# WHAT TO WORK ON:
Each line below with the string "відділення" should be copied.

# TASK INPUT:
****************************************

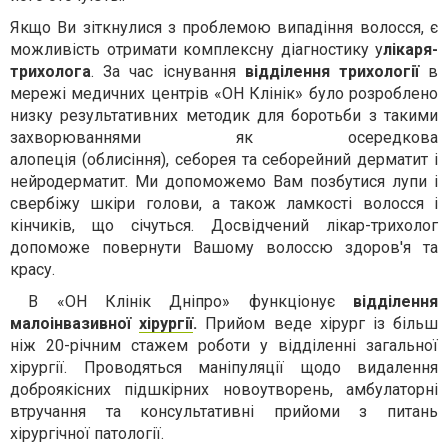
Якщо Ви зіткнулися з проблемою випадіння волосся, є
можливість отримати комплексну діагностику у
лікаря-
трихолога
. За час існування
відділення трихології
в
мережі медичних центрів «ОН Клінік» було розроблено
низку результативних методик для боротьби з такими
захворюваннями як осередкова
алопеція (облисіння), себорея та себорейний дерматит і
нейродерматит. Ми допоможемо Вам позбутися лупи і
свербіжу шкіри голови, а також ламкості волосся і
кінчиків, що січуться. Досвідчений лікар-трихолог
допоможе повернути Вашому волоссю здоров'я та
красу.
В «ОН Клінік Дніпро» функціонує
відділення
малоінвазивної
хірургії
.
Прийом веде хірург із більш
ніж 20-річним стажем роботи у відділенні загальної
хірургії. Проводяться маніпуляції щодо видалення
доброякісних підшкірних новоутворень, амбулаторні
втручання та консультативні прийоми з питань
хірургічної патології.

****************************************

# WRITTEN SOLUTION:
відділення трихології
відділення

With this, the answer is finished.